Fernie City Hall, Sparwood municipal flags, Elkford Municipal Hall, RDEK offices. (Composite image of BPM photos)

Writer’s Block: Off to the races with election season in the Elk Valley

The Free Press columnist, Bill Phillips on the passing of labour day, and the start of campaigning

By Bill Phillips

The Free Press Columnist

Labour Day has come and gone and that means election season is in full swing.

With election day on October 15, there isn’t a whole lot of time left for prospective candidates to win over the electorate, so you can expect to be hearing a lot from candidates.

So what are the big issues percolating away?

There’s a couple that I’ve noticed from those running for council … at least the newbies. One is a lack of communication between council and the community.

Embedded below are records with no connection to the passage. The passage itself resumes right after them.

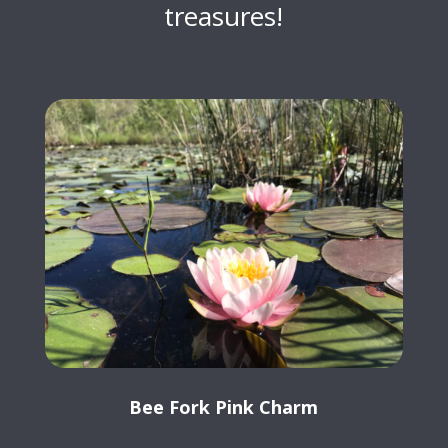
treasures!
Bee Fork Pink Charm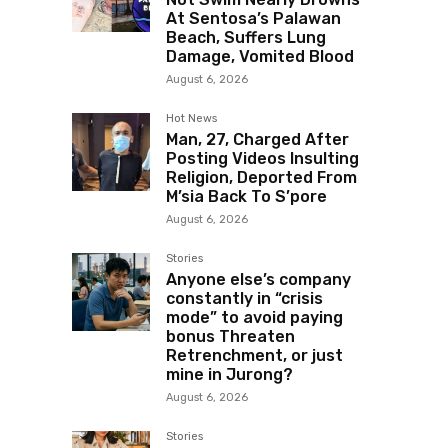
At Sentosa’s Palawan
Beach, Suffers Lung
Damage, Vomited Blood
August 6, 2026
Hot News
Man, 27, Charged After
Posting Videos Insulting
Religion, Deported From
M’sia Back To S’pore
August 6, 2026
Stories
Anyone else’s company
constantly in “crisis
mode” to avoid paying
bonus Threaten
Retrenchment, or just
mine in Jurong?
August 6, 2026
Stories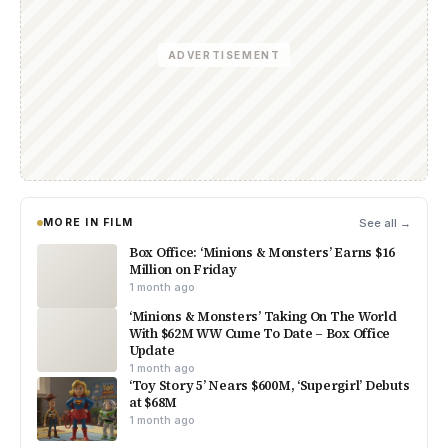
ADVERTISEMENT
MORE IN FILM
See all →
Box Office: ‘Minions & Monsters’ Earns $16
Million on Friday
1 month ago
‘Minions & Monsters’ Taking On The World
With $62M WW Cume To Date – Box Office
Update
1 month ago
‘Toy Story 5’ Nears $600M, ‘Supergirl’ Debuts
at $68M
1 month ago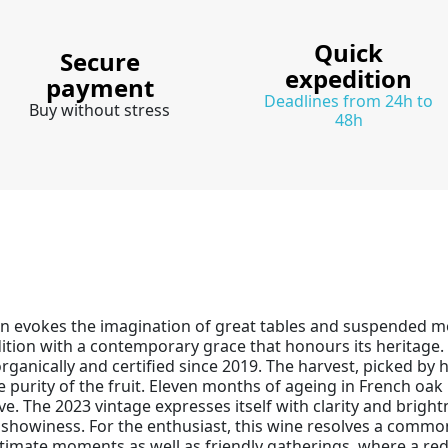
Quick
Secure
expedition
payment
Deadlines from 24h to
Buy without stress
48h
in evokes the imagination of great tables and suspended 
ition with a contemporary grace that honours its heritage. 
anically and certified since 2019. The harvest, picked by h
 purity of the fruit. Eleven months of ageing in French oak 
e. The 2023 vintage expresses itself with clarity and bright
r showiness. For the enthusiast, this wine resolves a commo
ntimate moments as well as friendly gatherings, where a red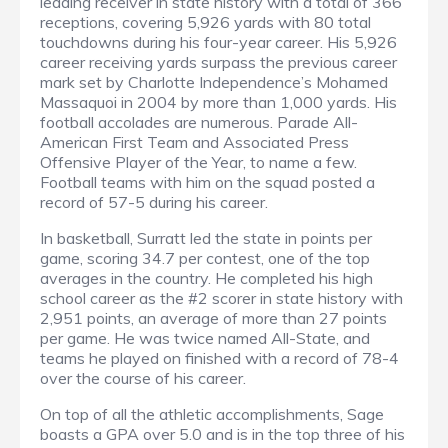
leading receiver in state history with a total of 366
receptions, covering 5,926 yards with 80 total
touchdowns during his four-year career. His 5,926
career receiving yards surpass the previous career
mark set by Charlotte Independence’s Mohamed
Massaquoi in 2004 by more than 1,000 yards. His
football accolades are numerous. Parade All-
American First Team and Associated Press
Offensive Player of the Year, to name a few.
Football teams with him on the squad posted a
record of 57-5 during his career.
In basketball, Surratt led the state in points per
game, scoring 34.7 per contest, one of the top
averages in the country. He completed his high
school career as the #2 scorer in state history with
2,951 points, an average of more than 27 points
per game. He was twice named All-State, and
teams he played on finished with a record of 78-4
over the course of his career.
On top of all the athletic accomplishments, Sage
boasts a GPA over 5.0 and is in the top three of his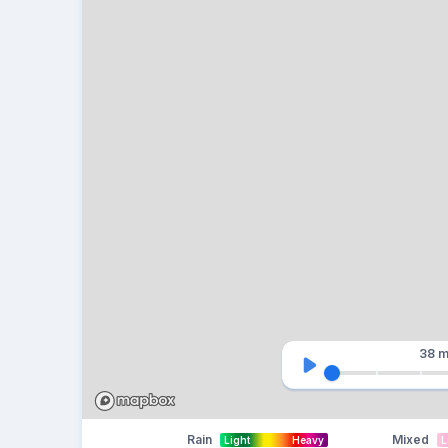
38 m
Rain
Mixed
Light
Heavy
L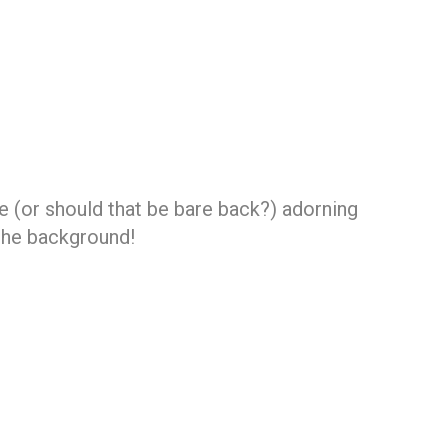
ce (or should that be bare back?) adorning
the background!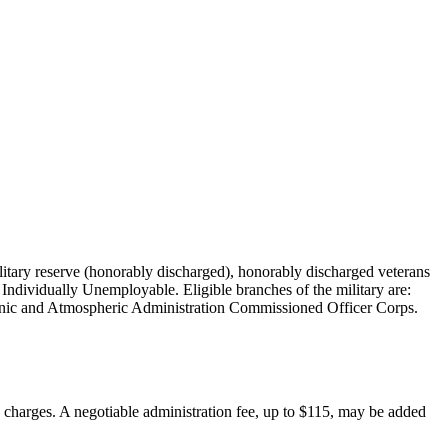
military reserve (honorably discharged), honorably discharged veterans
Individually Unemployable. Eligible branches of the military are:
nic and Atmospheric Administration Commissioned Officer Corps.
on charges. A negotiable administration fee, up to $115, may be added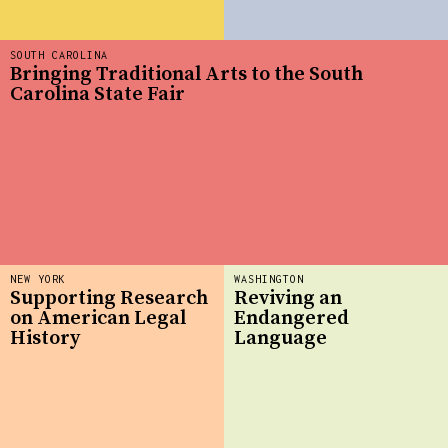
SOUTH CAROLINA
Bringing Traditional Arts to the South
Carolina State Fair
NEW YORK
WASHINGTON
Supporting Research
Reviving an
on American Legal
Endangered
History
Language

This is a common complaint and comes more from those on the outside than those on the inside. When you’re on council, you often believe you’re getting the message out. When you’re in the community, you often don’t believe the city is communicating well.

The truth is usually in the middle somewhere but more outreach from elected officials is always a good thing.

Another complaint I’ve heard, and this is a common one too, is that public engagement is more after the fact i.e. “here’s what we’re going to do,” rather than “here’s what we’d like to do, what does the community think?”

It’s a tough for municipal bureaucrats because they are tasked with running the day-to-day operations and have to be able to do their jobs. On the other hand, they need to be in tune with local sentiment and that’s where council comes in. Council is the conduit between city administration and the public … and that conduit has flow both ways.

Infrastructure is another issue percolating away. The sewer system upgrade is a tough one as it will take a lot more money than anyone cares to spend. However, it needs to be done. The question for candidates is how high up on the spending tree are they willing to put it and what projects, vanity and otherwise, are they willing to sacrifice in order to get it done? Who will make it the top spending priority for the city?

Good question to ask the candidates.

Another one along the infrastructure road is who will commit to a program to fix the city’s streets? The condition of the roads in Fernie is deplorable and a program to repave streets, not re-patch them, is long past due.

Galloway Lands is an issue that I don’t hear candidates talking about. Given that there isn’t a current proposal to on the books, they probably shouldn’t be discussing it specifically. However, a proposal will be coming back to local government and the new RDEK board will have to make a decision on the new proposal. The city, through its representative on the board, will certainly have input.

So, the future of the area, in general, is certainly worth questioning candidates about. Mayoral candidate Ange Qualizza was pretty adamant that the previous proposal should die. Will she change her mind with a different proposal, should she be re-elected? I’m not sure if mayoral candidate Nic Milligan has voiced an opinion on it. He could have and I missed it, but it would be good to know.

And that brings us to our Electoral A candidates. Outgoing director Mike Sosnowski favoured the development. Candidate Lee Ann Walker was one of the organizers of the Rethink Galloway session in the spring so it’s likely she’s more in tune with Qualizza’s thinking on the proposal. I don’t know candidate Thomas McDonald’s position on the matter.

And, when making a decision on whom to elect, make it on more than just one issue.

And for all the candidates who say better communication is needed, start communicating. And for voters, start listening.